When the same kind of emergent event occurs in an OOH setting, the birth attendant or EMTs contact L&D nurses at the receiving hospital. While the patient is in route by ambulance, the nursing staff initiates same notification process, which often means that the OOH patient and the off-site physician arrives at the door of the operating room at same time. In non-teaching, non-level III hospitals, the typical decision-to-incision time is at least 30 minutes, whether the patient labors in house or off-site.   

The Eternal Conundrum  ~ Risk vs. Benefit, Time vs. Money   

No delay, whether due to on-site or off-site issues, is ever good from the standpoint of mothers and babies and in a perfect world, everything and everyone would be in place every time. But we must come to terms with the economic realities of childbirth services, which are not all that different from the general risk-benefit ratios that apply to other health care situations. At this point in history, no society would ever be able to pay for a 100% perfect circumstance for 100% of its population 100% of the time. As an ER nurse, our department did not send every person with a headache for an MRI or hospitalize them for 72 hours observation to rule-out a brain tumor.   

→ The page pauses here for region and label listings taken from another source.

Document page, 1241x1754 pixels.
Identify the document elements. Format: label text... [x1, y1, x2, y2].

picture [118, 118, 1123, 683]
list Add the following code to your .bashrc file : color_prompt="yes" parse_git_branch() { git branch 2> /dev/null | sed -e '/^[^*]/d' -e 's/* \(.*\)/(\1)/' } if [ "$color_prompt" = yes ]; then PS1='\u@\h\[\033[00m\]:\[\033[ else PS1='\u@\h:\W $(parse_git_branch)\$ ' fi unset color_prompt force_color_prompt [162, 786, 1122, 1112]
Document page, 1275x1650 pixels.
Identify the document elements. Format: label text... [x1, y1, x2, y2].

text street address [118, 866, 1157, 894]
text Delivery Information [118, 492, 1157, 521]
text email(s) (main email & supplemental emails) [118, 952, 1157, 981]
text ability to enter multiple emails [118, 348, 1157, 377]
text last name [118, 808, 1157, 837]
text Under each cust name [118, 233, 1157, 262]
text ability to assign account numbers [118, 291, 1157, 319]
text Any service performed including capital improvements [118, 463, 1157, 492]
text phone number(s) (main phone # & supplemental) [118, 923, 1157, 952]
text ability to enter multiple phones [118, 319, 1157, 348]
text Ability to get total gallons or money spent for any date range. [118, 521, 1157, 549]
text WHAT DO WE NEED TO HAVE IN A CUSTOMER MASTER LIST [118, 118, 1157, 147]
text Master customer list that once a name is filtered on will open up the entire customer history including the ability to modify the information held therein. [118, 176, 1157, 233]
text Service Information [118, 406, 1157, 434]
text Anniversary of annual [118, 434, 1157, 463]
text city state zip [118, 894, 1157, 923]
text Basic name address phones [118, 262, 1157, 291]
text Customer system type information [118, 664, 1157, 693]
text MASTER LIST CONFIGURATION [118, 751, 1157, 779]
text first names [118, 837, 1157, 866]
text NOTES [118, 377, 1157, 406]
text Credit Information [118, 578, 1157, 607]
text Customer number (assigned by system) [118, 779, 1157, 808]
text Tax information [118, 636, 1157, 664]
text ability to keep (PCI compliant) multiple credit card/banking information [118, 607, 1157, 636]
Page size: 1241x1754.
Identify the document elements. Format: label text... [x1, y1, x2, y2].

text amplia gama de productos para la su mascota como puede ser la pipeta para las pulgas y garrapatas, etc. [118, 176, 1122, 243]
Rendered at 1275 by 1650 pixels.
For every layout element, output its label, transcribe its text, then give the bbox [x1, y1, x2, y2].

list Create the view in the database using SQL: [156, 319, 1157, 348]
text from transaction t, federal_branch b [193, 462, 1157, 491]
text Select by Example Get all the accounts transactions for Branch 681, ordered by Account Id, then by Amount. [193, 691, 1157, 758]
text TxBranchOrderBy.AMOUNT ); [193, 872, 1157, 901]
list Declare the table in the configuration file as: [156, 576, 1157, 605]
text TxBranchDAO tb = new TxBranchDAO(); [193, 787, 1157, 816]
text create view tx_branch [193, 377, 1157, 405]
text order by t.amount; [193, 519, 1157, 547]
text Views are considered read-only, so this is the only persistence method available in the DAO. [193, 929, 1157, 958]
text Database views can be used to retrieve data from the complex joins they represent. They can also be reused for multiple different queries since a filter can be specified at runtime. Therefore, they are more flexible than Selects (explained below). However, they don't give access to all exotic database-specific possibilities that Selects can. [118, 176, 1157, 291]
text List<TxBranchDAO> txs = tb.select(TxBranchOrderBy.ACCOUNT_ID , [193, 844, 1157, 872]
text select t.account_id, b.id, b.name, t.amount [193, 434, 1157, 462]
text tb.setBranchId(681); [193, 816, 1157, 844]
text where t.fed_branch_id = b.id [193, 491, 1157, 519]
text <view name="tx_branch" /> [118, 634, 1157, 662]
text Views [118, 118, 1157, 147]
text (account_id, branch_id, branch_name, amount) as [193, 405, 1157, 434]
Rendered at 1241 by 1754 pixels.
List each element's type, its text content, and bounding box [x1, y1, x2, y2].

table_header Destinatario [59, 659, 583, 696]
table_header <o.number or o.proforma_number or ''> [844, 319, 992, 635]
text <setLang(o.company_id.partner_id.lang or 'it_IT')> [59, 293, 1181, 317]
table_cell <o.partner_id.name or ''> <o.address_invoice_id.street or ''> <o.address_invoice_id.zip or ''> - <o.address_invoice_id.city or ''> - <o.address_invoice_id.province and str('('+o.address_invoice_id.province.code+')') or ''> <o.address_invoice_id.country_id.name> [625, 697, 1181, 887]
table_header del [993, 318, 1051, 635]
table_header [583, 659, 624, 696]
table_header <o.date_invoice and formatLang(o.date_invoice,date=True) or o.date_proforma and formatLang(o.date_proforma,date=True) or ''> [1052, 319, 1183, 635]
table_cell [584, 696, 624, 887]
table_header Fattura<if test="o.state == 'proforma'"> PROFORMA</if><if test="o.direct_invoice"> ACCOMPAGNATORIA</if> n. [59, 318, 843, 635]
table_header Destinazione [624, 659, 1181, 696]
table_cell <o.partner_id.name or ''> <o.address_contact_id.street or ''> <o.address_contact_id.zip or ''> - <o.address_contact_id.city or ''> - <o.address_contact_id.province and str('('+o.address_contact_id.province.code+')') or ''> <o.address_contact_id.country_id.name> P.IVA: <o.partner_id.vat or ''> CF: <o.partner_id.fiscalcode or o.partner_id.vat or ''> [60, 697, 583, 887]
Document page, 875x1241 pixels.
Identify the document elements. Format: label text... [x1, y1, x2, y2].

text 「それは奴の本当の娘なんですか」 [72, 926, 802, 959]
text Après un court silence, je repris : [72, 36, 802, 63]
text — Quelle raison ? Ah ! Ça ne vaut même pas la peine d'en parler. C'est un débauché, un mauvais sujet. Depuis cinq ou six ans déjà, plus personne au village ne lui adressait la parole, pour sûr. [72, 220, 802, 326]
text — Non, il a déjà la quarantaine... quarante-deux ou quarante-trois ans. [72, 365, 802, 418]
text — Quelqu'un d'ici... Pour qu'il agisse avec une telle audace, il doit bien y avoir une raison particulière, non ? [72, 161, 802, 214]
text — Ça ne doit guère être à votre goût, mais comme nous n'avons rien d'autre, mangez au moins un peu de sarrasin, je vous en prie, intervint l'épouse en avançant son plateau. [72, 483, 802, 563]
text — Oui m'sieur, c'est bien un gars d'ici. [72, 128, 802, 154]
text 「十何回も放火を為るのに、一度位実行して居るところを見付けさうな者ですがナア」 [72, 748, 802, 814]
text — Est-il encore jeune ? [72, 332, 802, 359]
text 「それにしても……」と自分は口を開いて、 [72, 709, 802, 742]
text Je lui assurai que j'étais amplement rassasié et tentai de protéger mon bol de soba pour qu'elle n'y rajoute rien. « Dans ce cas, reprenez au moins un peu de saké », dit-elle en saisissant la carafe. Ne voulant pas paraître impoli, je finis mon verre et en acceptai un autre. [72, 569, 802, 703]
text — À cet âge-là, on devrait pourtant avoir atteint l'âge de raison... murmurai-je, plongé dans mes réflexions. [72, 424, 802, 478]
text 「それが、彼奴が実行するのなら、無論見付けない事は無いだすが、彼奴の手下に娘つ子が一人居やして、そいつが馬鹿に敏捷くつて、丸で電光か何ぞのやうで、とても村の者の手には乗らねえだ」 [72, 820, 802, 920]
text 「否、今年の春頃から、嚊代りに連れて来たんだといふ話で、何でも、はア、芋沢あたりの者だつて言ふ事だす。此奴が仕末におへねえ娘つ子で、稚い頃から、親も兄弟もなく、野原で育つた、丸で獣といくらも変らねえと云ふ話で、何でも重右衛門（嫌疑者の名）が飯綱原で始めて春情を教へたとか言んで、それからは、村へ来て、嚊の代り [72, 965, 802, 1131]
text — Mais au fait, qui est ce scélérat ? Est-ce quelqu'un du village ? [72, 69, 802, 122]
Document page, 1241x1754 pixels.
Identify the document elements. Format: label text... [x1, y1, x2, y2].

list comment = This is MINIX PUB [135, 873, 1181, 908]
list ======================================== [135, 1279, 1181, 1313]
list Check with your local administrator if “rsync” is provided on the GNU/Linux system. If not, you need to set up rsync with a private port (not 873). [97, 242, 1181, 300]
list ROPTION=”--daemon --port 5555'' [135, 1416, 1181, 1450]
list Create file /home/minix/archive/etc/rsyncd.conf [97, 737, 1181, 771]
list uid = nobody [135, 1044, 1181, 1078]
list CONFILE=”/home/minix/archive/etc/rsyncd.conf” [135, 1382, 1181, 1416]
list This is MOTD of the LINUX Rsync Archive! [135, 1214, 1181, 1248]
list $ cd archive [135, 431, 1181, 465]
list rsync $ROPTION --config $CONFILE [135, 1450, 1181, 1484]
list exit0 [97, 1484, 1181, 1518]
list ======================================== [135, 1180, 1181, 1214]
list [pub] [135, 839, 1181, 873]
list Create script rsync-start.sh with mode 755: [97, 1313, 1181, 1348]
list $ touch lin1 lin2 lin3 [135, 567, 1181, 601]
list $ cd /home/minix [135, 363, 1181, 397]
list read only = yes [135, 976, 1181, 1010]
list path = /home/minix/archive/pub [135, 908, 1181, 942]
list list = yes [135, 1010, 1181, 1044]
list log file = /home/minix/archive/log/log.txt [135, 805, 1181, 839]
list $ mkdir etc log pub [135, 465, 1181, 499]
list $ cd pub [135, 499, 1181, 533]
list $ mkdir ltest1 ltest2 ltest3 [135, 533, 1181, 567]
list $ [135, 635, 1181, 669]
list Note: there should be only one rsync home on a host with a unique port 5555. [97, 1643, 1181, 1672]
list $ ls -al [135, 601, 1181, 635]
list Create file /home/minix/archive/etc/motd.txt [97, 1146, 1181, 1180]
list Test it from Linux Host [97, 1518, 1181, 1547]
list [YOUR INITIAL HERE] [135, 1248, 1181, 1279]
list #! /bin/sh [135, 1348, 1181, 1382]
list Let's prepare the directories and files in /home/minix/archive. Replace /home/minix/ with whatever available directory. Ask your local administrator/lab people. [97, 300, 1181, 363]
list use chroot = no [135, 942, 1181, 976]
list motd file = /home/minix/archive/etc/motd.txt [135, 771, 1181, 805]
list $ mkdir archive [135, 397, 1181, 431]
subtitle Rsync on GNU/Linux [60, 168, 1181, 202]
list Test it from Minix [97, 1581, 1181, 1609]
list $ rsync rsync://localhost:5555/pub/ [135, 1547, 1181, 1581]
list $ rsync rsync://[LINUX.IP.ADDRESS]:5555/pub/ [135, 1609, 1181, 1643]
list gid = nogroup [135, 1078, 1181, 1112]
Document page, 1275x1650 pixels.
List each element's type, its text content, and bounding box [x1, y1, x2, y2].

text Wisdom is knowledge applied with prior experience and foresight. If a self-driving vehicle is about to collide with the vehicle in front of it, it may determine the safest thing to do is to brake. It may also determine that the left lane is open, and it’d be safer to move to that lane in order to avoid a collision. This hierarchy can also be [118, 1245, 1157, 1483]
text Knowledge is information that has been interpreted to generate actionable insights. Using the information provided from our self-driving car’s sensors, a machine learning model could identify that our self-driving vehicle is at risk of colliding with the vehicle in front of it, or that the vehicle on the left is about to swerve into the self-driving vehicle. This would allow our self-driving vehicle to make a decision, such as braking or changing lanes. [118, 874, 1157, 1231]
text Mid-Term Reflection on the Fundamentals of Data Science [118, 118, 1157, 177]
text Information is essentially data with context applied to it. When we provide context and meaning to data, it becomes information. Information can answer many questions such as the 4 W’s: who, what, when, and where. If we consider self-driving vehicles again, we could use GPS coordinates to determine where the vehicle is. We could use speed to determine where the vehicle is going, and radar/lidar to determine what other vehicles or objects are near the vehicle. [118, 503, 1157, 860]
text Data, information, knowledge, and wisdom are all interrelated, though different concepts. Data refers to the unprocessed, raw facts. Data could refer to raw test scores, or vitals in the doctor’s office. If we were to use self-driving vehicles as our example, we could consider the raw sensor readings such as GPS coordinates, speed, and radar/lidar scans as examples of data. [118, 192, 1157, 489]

When it comes to maternity care, the only alternative to the current mix of small, medium and large hospitals and birth centers is to close down all facilities that deliver less than 500 babies a year and send laboring women to very large regional centers. A joint committee of the American College of Obstetricians and Gynecologists’ and the American Association of Obstetrical Anesthesiologists proposed this very idea just a few years ago, as a way to make epidural anesthesia available 24-7 to all maternity patients. Apparently, the enthusiasm of organized medicine for eliminating all but the largest hospital maternity services was not shared by the administrators of small and medium-sized community hospitals.  

But the practical side of this so-called ‘solution’ would create a host of other expensive and daunting problems, such as transportation for those without a car, driving times (especially in bad weather) and the significant number of women who would give birth unattended in their car before arriving at the region center. To visit new mothers or premature and sick babies (who might be hospitalized for weeks), there would be expensive hundred-mile round trips, childcare problems and extensive time off work. And in spite of everyone’s best efforts, such a tertiary care system would still not be able to get everyone in the right place at the right time, and can’t guarantee that mothers and babies will always get exactly the care they need.

Annual spending on health care in the US is currently 17% of our Gross Domestic Product, which was as calculated by the World Bank’s Development Indicators in 2008 to total $14.59 Trillion . That means we spend $2.43 trillion every year on healthcare. One quarter of that princely sum pays for maternity care, with about 70% of this impressively huge number going to pay for medicalized maternity care for health women with normal pregnancies. Even if it were economically feasible, throwing more money at the problem will not be the answer.

In regard to healthcare of all sorts, it’s always a bad idea to spend 99% of economic resources to meet the rare 1% need, while trying to stretch the remaining 1% of the money to cover the predictable needs of the majority. The promise that simply spending enough healthcare dollars will guarantee a perfect record every time is a hoax – the number of adverse events for the human condition never has and never will be zero. The far better choice is a practical and cost-effective approach that could meet 99% of the needs for 99% of the people using 99% of the available resource. This practical plan should apply to all aspects of health care, not just childbirth or maternity care.